The Cuban Hustle
16 - 22 June 2017
"You see, I am trying in all my stories to get the feeling of the actual life across — not to just depict life — or criticize it — but to actually make it alive. So that when you have read something by me, you actually experience the thing. You can't do this without putting in the bad and the ugly as well as what is beautiful."
A hustle isn't always bad. Some people hustle to make an honest living (the "hustle" of the taxi driver or the street vendor, for example). But others hustle to scam people out of their money.
The hustles and scams in Havana are nowhere near as incessant as Cairo, but I've also grown a little more callous to the efforts since my days in Egypt. And Havan has the benefit of some colorful street performers (for lack of a better way to put it) who add positive color to the scene.
There isn't anything particularly new or different in the Cuban scams. The one noteworthy — no pun intended — scam involves Cuba's use of two currencies. I spotted a woman walking the streets of Havana, hitting people up for change. I noticed her 20 note was folded ever-so slightly incorrectly, just enough to reveal she was trying to swap a worthless 20 Cuban Pesos (valued at less than $1USD) into 20 Cuban Convertibles (worth more than $20USD). Good luck with that. I'm sure some good-hearted (and ignorant) soul out there took the bait.
It's worth noting other people pass around the Cuban Peso for what it is: Almost worthless paper. One guy — with some sort of relationship to a previous Cuban Olympic team — autographed a Cuban Peso and gave it to me as a souvenir.
So there's the currency scam.
There's also the usual rash of people walking the streets making "offers." In Amsterdam, the constant refrain goes something like "Cocaine? Ecstasy? Weed? Girls?"
In Havana, that's turned into, "Cigars? Weed? Taxi? Chickas? Wi-Fi?" No thanks. I don't want a virus — on my devices or in my body. And — come on now — why even entertain such offers? Cigars are plentiful. Go into a genuine humidor and get a genuine Cuban cigar.
As for the chickas, yeah, they were a bit of a wrinkle on an old game. On three different occasions, a pair of young ladies approached me. The first pair was the most aggressive. They followed me for blocks. I stopped in a park to take a swig of water and one of the girls wanted me to share. Hmmm... Gross. They were nice and rather inconspicuous in their conduct, aside from the persistence. And that persistence dissipated when police officers came into view. Huh. Imagine that.
The other pairs wondered if I was interested in getting a mojito. Sure. But not with you. Sorry.
And there was also the guy who told me about the restaurant he works at, right across the street. Free food and drink. That was right before he tried to introduce me to a girl. I documented that episode here.
As for musicians, you've gotta give them their due. The musicians I saw and heard in various restaurants and bars were all terrific. High-energy performers. In Cuba, it's considered rude behavior to not tip them. They earn it, they create the atmosphere, the positive vibe, in what is otherwise a life with minimal upside. I wound up buying CDs from four of the groups I saw. A couple of them even autographed the CDs. That's good PR. Good on them. I can support that.

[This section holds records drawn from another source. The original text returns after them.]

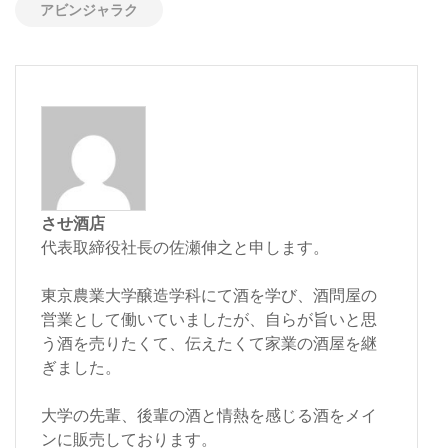
アビンジャラク
させ酒店
代表取締役社長の佐瀬伸之と申します。
東京農業大学醸造学科にて酒を学び、酒問屋の
営業として働いていましたが、自らが旨いと思
う酒を売りたくて、伝えたくて家業の酒屋を継
ぎました。
大学の先輩、後輩の酒と情熱を感じる酒をメイ
ンに販売しております。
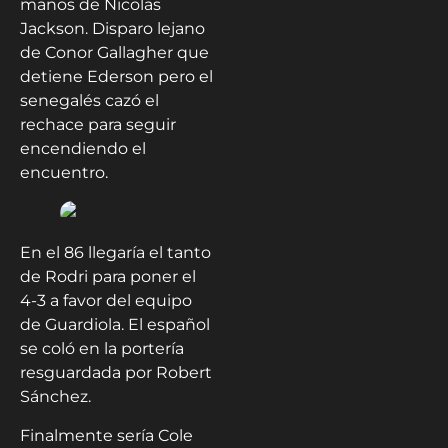
manos de Nicolas
Jackson. Disparo lejano
de Conor Gallagher que
detiene Ederson pero el
senegalés cazó el
rechace para seguir
encendiendo el
encuentro.
En el 86 llegaría el tanto
de Rodri para poner el
4-3 a favor del equipo
de Guardiola. El español
se coló en la portería
resguardada por Robert
Sánchez.
Finalmente sería Cole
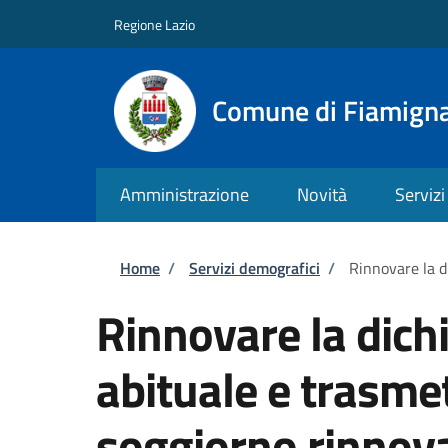
Salta al contenuto principale
Skip to footer content
Regione Lazio
Comune di Fiamign
Amministrazione
Novità
Servizi
Briciole di pane
Home
/
Servizi demografici
/
Rinnovare la d
Rinnovare la dich
abituale e trasme
soggiorno rinnovat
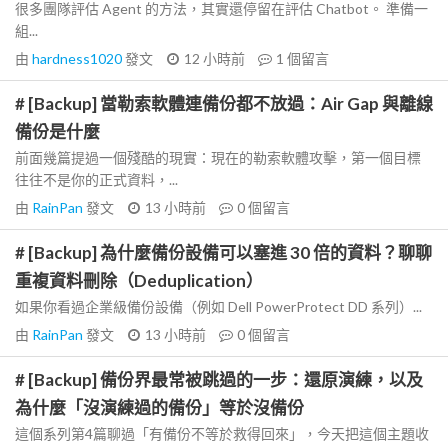
很多團隊評估 Agent 的方法，其實還停留在評估 Chatbot。 準備一
組...
由
hardness1020
發文
12 小時前
1
個留言
# [Backup] 當勒索軟體連備份都不放過：Air Gap 與離線
備份是什麼
前面幾篇提過一個殘酷的現實：現在的勒索軟體攻擊，第一個目標
往往不是你的正式資料，...
由
RainPan
發文
13 小時前
0
個留言
# [Backup] 為什麼備份設備可以塞進 30 倍的資料？聊聊
重複資料刪除（Deduplication）
如果你看過企業級備份設備（例如 Dell PowerProtect DD 系列）...
由
RainPan
發文
13 小時前
0
個留言
# [Backup] 備份界最常被跳過的一步：還原演練，以及
為什麼「沒演練過的備份」等於沒備份
這個系列第4篇聊過「有備份不等於救得回來」，今天把這個主題收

One More Scam, for the Road
I took a classic taxi to the airport. The guy knew I was flying back to the States, but he didn't ask which airline and I didn't even think about alternate terminals. He dropped my off at the first terminal. My flight was nowhere to be found. I asked the information desk, they confirmed I needed to go to Terminal 3. It's not walking distance; I'll need a taxi. As it happens, two girls from Australia were in the same boat. We split the fare: A ludicrous $20/USD to get from Terminal 1 to Terminal 3. Thank goodness I had some spare emergency convertibles to make the transaction.
This one seems to be a virtually organized, sanctioned scam.